Is QwebSocket::sendTextMessage/textMessageReceived async or should I not bother with QMutex/QEventLoop?

Question

I'm trying to send and receive messages over a QWebSocket, but am uncertain as to how safe this all is in a "user pressing all the buttons at the same time" scenario.

Imagine this: there are several buttons that trigger a message sent over the QWebSocket, they receive and process the response, and then display the result. Is there any race condition between the sendTextMessage and textMessageReceived in the sense that sending two messages almost at the same time could trigger a mixup of responses?

What I'm asking is if I need this:

// somewhere in initialization code, I have it in a slot connected to the QWebSocket's "connected" signal
connect(&socket, &QWebSocket::textMessageReceived, this, &client::record_response); // store the response in a member QString called "response"
  connect(&socket, &QWebSocket::textMessageReceived, &wait_for_it, &QEventLoop::quit);

// somewhere after a button is pressed
mutex.lock()
socket.sendTextMessage(message);
eventLoop.exec()

QString the_response = response;
mutex.unlock()
// continue working with the_response

or if a much simpler setup would do (no mutex nor event loop):

// initialization after QWebSocket is connected
connect(&socket, &QWebSocket::textMessageReceived, this, &client::record_response); // store the response in a member QString 

// somewhere after a button is pressed
socket.sendTextMessage(message);
// continue processing "response" immediately

Will the QString response be "filled" immediately after the call to sendTextMessage? I'd think not, but that implies all the QWebSocket machinery is async, and I can't find that explicitly in its documentation. So what should I do to prevent race conditions? (and can I make this even simpler so I don't need any "in-between" variables like both response and the_response, or the event loop?)

EDIT I saw this question (and more importantly this answer) linked in the sidebar, and that has got me thinking that I can just use a lambda instead of this whole setup, but perhaps keeping the mutex as a simple but relatively expensive way to prevent cross-talk between responses and requests. Does this make any sense?

Answer 1

Qt's I/O/networking-related classes including QWebSocket are asynchronous to avoid blocking the main thread, but never expose any multithreading they might use internally to the user of the API. So unless you work with threads in your own code, there are only very very few cases where one would have use for a QMutex or other explicit thread synchronization (custom painting of QtQuick items is the only one coming to my mind).

textMessageReceived will be emitted in between any other events (user input among them), in a sequence managed by the event loop, but never in a parallel, multithreaded way.

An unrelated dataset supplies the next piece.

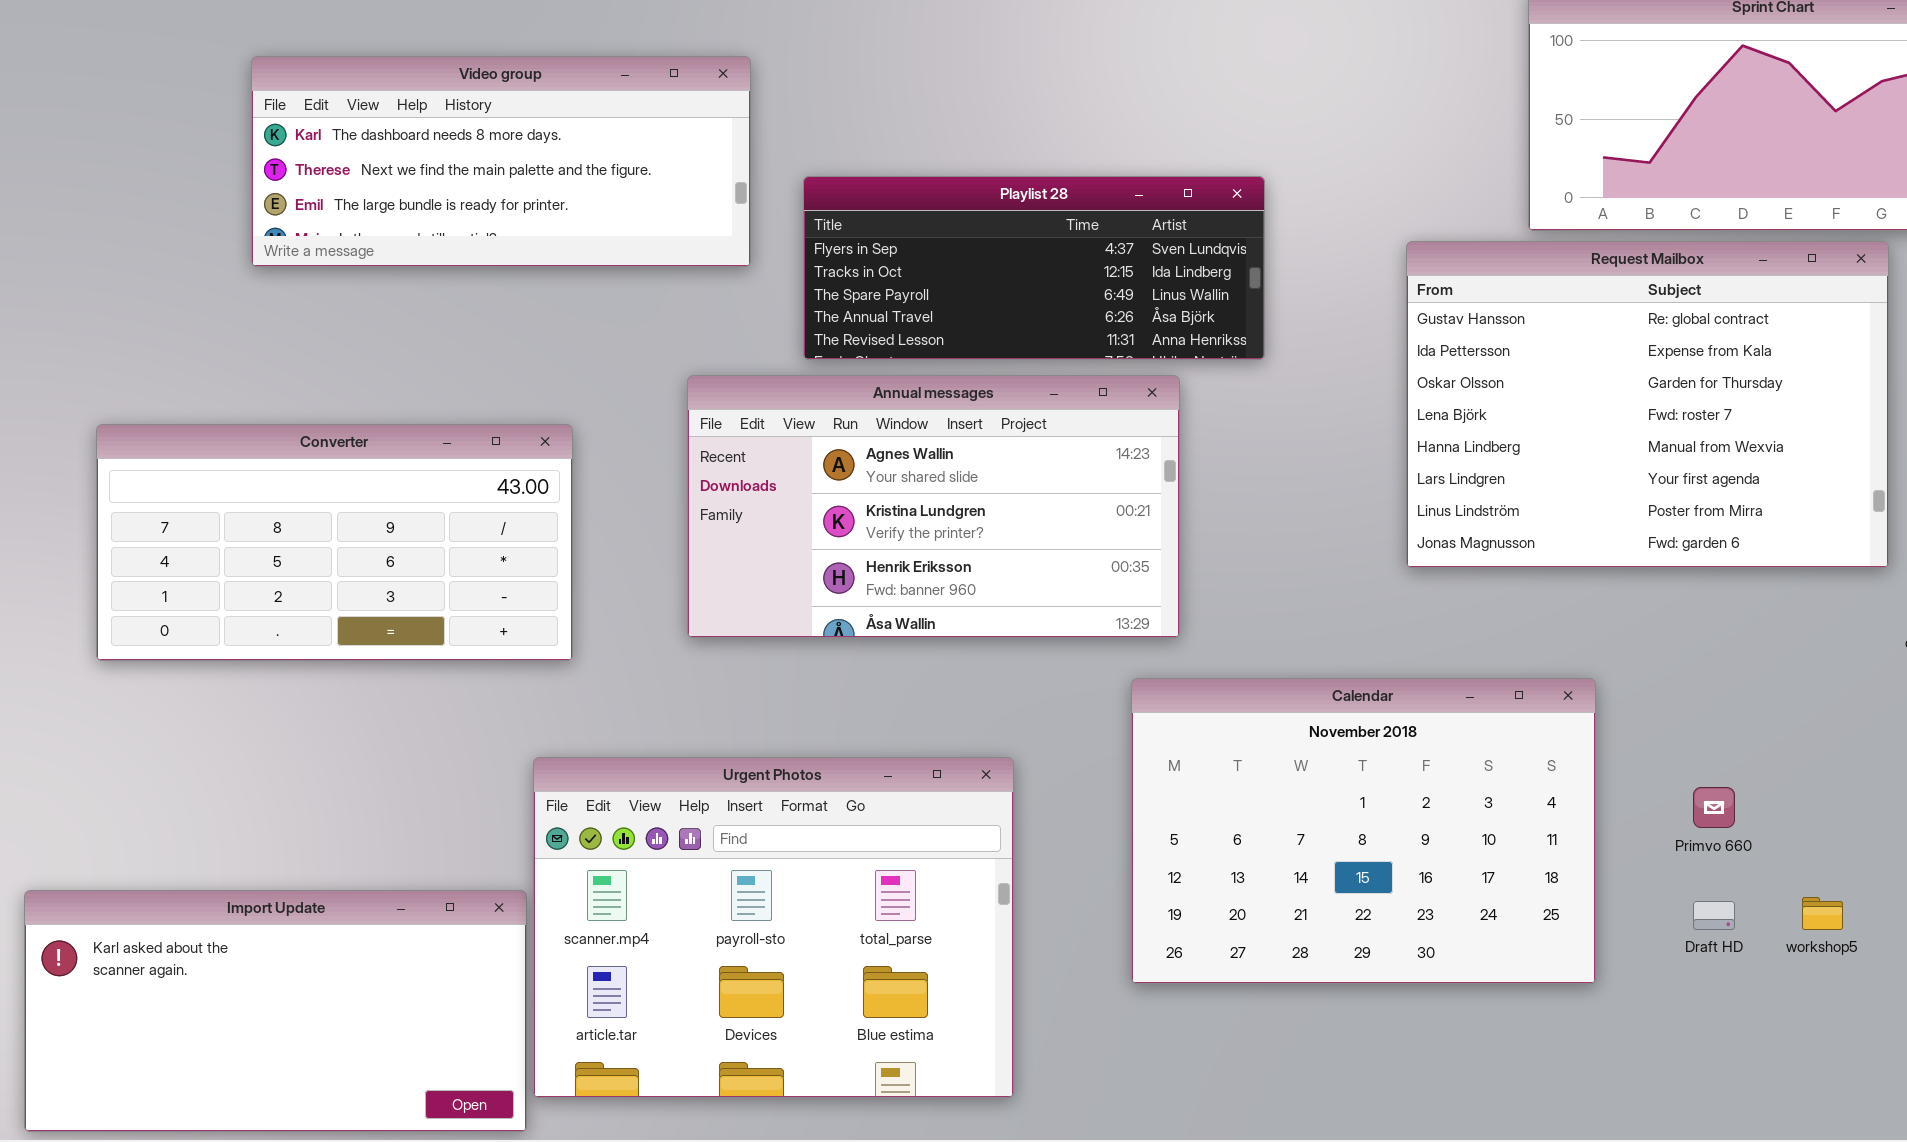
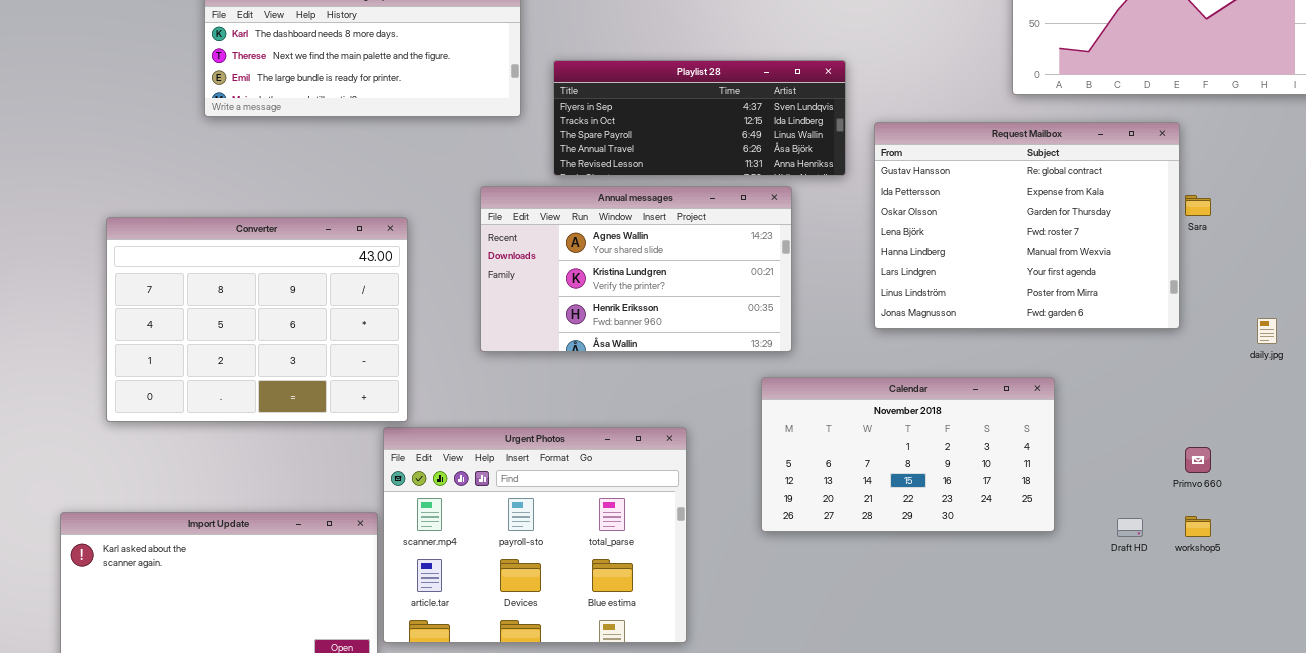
Request Mailbox: [1406,241,1889,568] -> [874,122,1180,329], moved
Converter: [96,424,573,661] -> [106,217,408,422], resized
Calendar: [1131,678,1596,984] -> [761,377,1055,532], resized
Primvo 660: [1693,787,1735,828] -> [1185,447,1211,473], moved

As you already noted, QWebSocket doesn't provide a mechanism to track which response belongs to which request. Mutexes won't help you, and blocking execution is the wrong approach in UI programming. You don't want the user interface to freeze while waiting for the response. Depending on your use case, you could disable the UI e.g. by a modal progress popup or a setEnabled(false) (if using widgets) while waiting for the response, making sure that there's never a second request sent while the UI is waiting for the response of the first. Now that's still better than blocking the UI thread completely, which would even prevent the UI from being painted.

If you want the UI to stay enabled and possibly send more requests while waiting for responses to previous requests, you need to build custom "request manager" logic around QWebSocket matching the responses back to the requests, tracking a queue of unanswered requests and notifying the right request sender as a response arrives. My suggestion would be to follow the Command Pattern also used in QNetworkAccessManager (QNAM): When sending a request, return a Reply object (In QNAM, that's the role of QNetworkReply) to the sender. The sender connects to a "finished" signal of the reply, which is emitted once the corresponding response arrived. That way the sender receives back exactly the wanted response, in an event-driven, asynchronous way, without any explicit waiting and blocking.